Problem statement
Count the lines in the records below that contain the word "left". Reply with the number alone.

Input records
::::

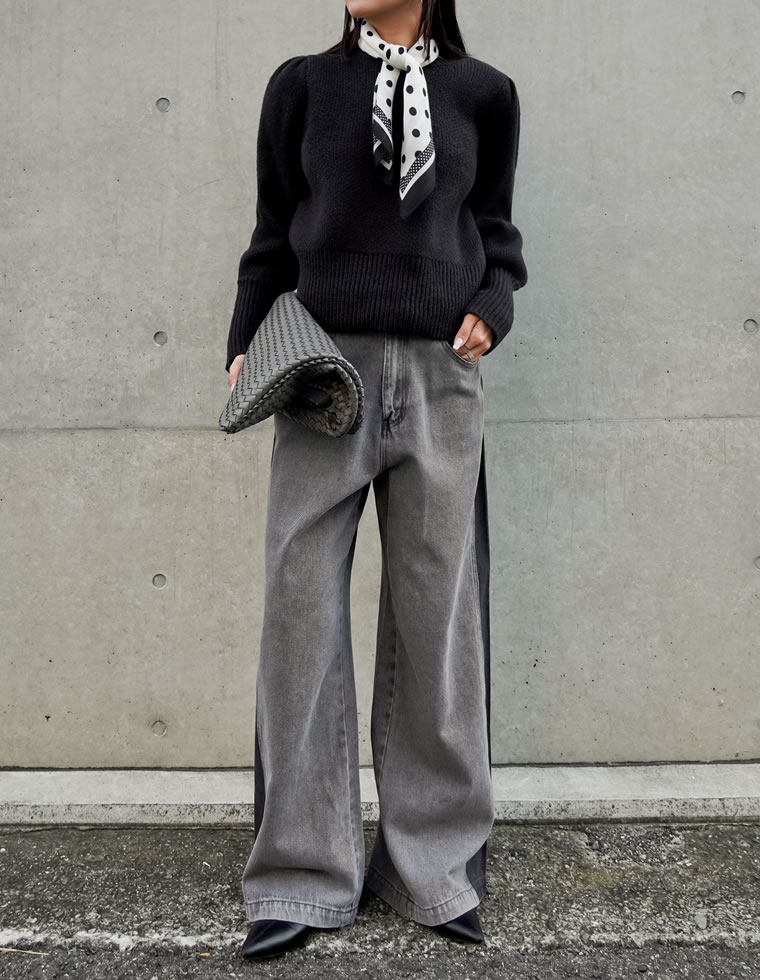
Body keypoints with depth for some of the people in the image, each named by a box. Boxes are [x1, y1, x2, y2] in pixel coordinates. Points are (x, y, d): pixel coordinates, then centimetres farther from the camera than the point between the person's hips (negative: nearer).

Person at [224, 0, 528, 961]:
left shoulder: (483, 92, 15)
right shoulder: (303, 84, 14)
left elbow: (494, 231, 19)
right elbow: (273, 233, 13)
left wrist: (492, 307, -1)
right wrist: (243, 344, 1)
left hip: (442, 377, 1)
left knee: (434, 613, 2)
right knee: (300, 609, -3)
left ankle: (435, 864, 17)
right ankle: (302, 874, 10)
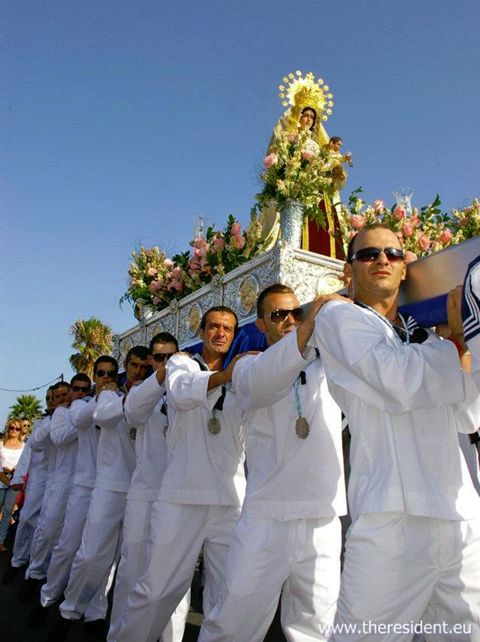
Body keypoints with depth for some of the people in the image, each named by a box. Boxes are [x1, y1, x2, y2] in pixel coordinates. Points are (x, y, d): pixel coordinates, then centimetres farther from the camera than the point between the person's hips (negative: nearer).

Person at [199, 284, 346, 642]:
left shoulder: (328, 365, 13)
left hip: (324, 520, 2)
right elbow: (262, 383, -19)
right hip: (266, 518, -2)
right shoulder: (248, 367, 4)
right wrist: (309, 325, -33)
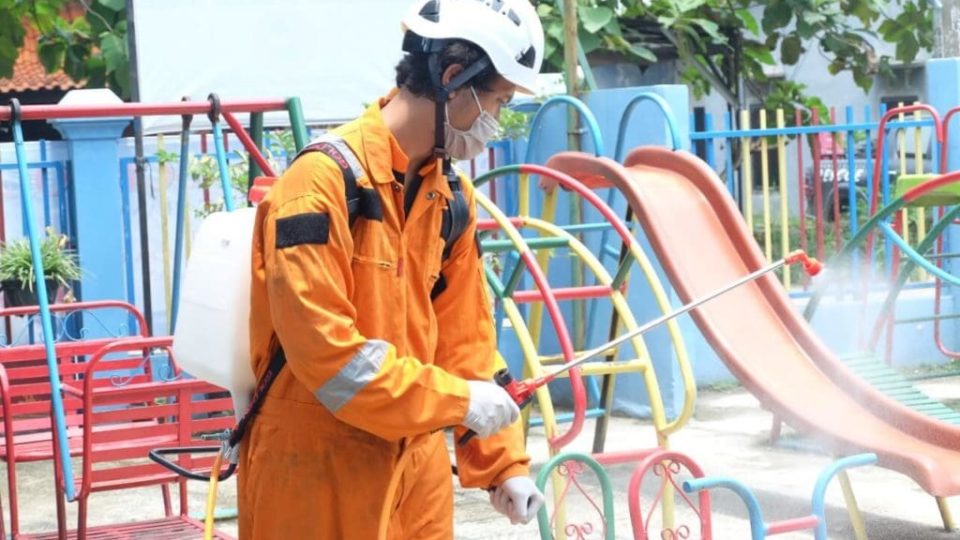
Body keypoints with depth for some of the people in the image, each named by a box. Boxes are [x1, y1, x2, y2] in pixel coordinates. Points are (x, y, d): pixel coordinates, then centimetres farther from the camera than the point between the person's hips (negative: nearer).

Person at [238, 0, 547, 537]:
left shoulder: (450, 196, 8)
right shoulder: (324, 180, -18)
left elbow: (465, 339, 12)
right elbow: (323, 350, -23)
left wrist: (502, 462, 7)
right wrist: (456, 401, -18)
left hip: (416, 465, 7)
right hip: (318, 473, -7)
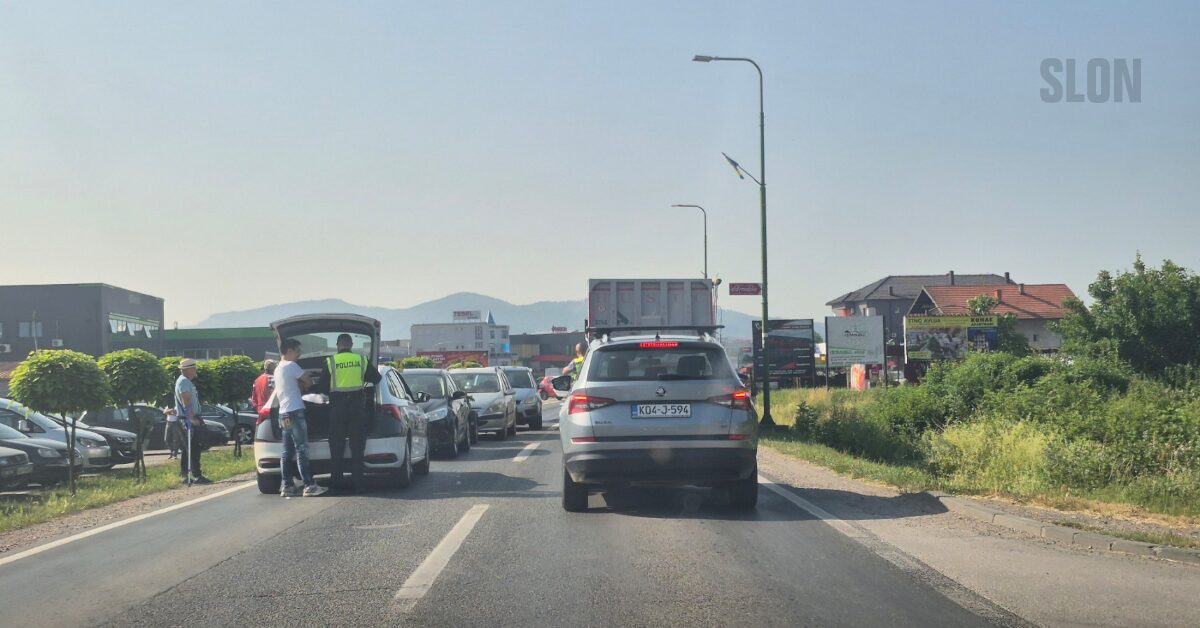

::::

Exercise result
12